Let me know what this exercise uncovers for you. As always, in love – Jean-Pierre

You can now follow me on HeartWhisper


One thought on “On Being One … And The Power Of Change

  1. Lovely observations, JP. As someone who has this year, 30 years under her marital belt, I too can offer observations.

    As I have matured, I have chosen what battles to pick. The day to day stuff…. not an issue. I can now look past sloppiness, unfulfilled household chores, even the day of T.V. watching. Having had a spouse who was in a hospital for 2 mos, gives one perspective on what is important.
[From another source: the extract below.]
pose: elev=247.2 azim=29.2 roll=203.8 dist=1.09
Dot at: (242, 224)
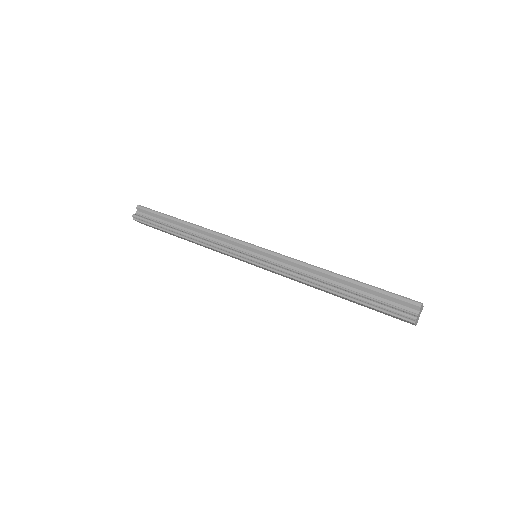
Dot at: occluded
    I am 10 yrs younger than my spouse, so I have more energy, drive, organization and goal planning than he. I have found he just rides along in my wake or enjoys the shadow because I take on the responsibilities in our lives.

    I only argue if it has to do with how I am being treated or if health/safety/money is at stake.

    Otherwise, smile more, forgive, do a lot of “never mind, I got it…” and life will go along far more easily.